## Work instruction
Check every line of the material below for the string "world". State how many lines have it.
================================
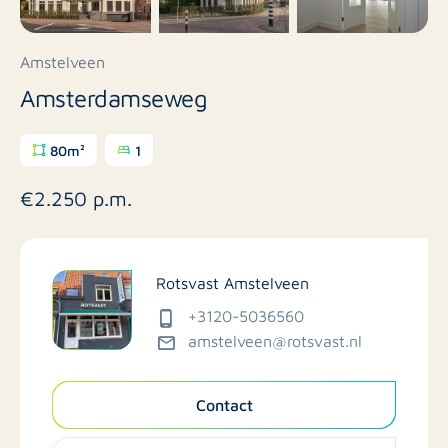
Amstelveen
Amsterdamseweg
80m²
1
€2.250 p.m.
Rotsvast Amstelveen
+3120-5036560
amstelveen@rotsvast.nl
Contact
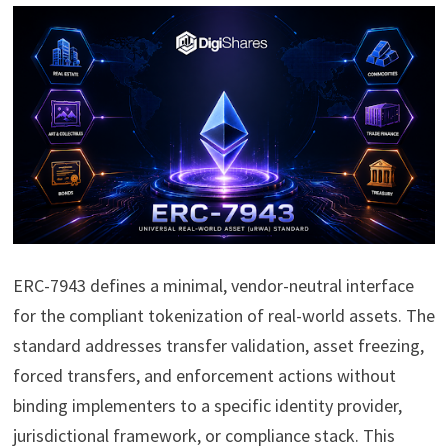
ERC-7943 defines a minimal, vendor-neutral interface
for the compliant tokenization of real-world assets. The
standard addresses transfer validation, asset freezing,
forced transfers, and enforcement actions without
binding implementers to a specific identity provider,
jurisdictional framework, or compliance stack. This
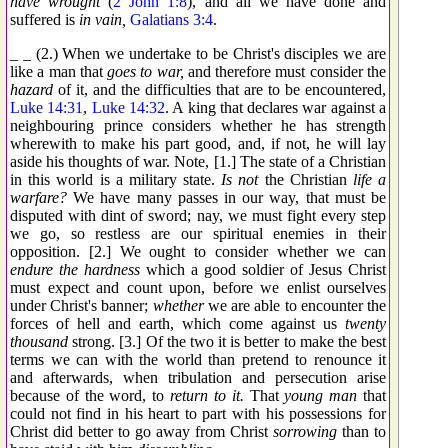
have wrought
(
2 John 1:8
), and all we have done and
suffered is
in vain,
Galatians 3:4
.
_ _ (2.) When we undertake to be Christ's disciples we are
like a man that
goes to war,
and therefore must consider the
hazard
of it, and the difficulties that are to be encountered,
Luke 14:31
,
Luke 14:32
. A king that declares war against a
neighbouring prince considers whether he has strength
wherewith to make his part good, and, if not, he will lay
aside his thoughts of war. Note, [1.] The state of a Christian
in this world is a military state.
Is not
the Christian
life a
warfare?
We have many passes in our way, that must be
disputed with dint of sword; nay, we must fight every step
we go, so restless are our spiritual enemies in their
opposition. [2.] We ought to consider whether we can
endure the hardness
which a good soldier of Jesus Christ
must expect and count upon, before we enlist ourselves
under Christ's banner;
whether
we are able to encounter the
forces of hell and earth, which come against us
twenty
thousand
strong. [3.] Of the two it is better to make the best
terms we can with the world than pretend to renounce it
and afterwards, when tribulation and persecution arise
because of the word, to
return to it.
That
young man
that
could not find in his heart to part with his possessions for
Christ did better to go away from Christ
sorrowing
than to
================================
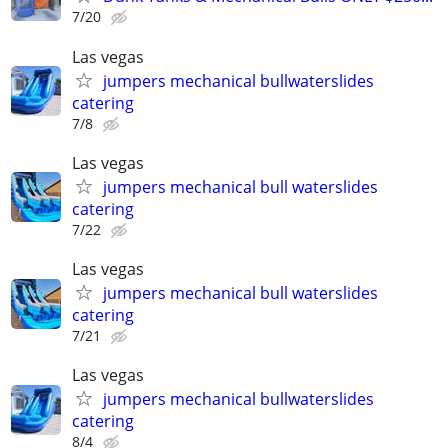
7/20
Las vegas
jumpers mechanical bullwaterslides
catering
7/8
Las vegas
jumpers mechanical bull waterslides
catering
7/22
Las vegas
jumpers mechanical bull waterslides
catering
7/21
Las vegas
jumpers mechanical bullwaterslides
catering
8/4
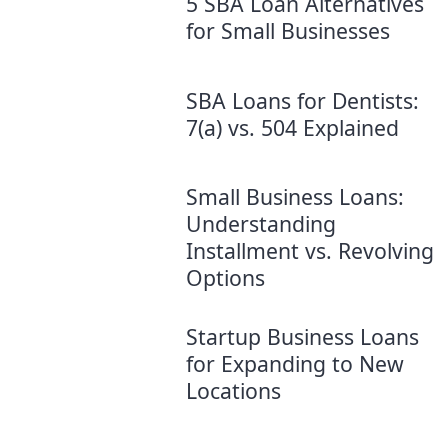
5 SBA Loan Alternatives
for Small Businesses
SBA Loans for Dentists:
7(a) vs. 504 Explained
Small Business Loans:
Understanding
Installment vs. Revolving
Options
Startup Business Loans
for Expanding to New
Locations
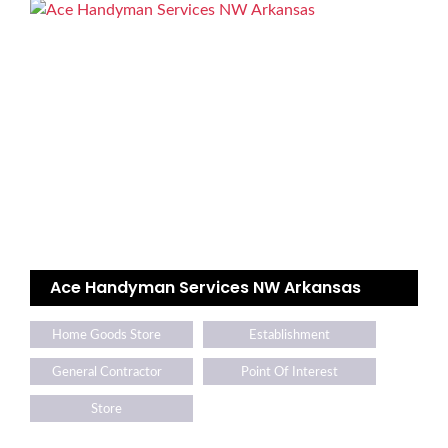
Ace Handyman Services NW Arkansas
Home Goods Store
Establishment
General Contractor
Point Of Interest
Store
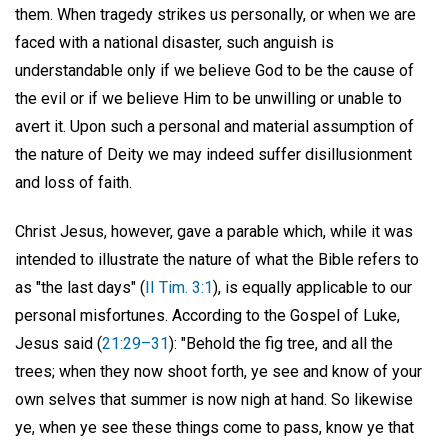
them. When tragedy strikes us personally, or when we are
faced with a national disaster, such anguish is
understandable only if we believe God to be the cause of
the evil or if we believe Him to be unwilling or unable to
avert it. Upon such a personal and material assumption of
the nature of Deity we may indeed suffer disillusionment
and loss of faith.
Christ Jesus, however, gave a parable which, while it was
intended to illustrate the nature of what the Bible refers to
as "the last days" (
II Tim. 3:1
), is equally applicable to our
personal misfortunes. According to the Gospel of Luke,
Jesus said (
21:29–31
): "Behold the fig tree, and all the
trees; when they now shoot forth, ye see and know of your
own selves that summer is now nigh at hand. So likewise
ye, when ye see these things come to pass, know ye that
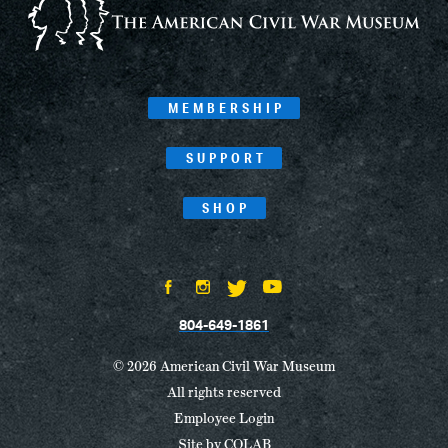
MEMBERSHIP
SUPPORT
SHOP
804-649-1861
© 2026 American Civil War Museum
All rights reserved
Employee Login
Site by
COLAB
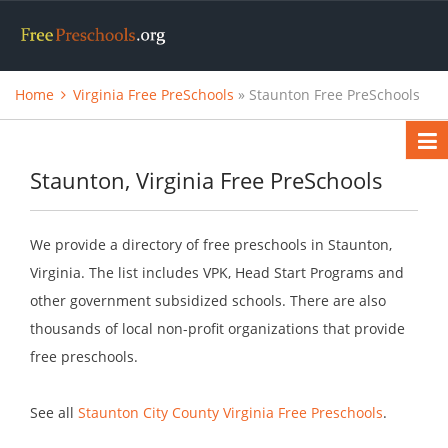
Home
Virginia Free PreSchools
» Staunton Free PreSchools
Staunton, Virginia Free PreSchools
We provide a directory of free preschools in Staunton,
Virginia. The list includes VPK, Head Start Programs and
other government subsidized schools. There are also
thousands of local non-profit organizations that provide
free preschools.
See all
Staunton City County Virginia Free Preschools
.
================================
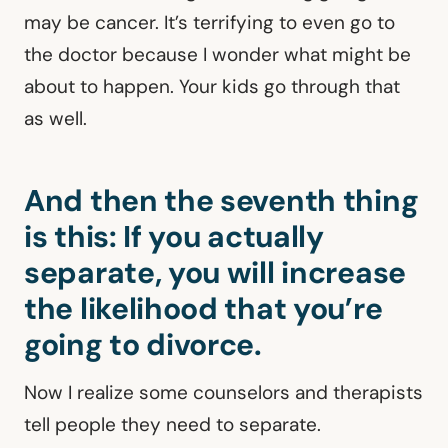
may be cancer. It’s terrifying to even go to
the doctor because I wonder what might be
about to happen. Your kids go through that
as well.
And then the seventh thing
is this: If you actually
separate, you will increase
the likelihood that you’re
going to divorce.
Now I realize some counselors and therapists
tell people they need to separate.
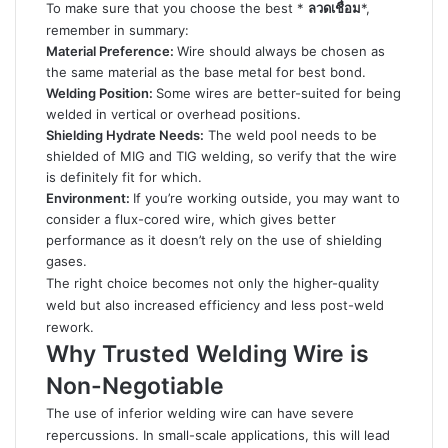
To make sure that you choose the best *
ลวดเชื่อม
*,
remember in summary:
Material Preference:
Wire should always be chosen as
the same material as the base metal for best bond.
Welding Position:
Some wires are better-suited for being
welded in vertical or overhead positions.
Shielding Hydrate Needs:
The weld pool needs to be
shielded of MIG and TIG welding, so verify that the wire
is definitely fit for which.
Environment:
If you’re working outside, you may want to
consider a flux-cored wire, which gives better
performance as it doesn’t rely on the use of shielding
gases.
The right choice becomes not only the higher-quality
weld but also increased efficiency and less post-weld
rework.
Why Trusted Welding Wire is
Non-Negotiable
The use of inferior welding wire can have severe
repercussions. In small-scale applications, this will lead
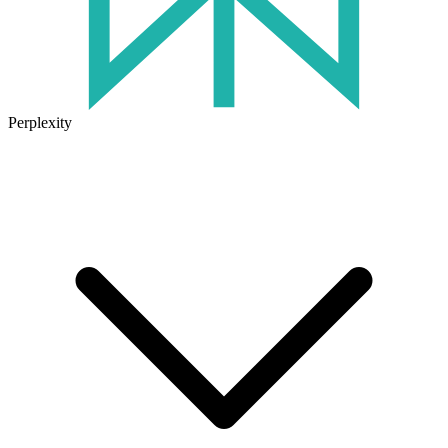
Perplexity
================================
## Answer area
3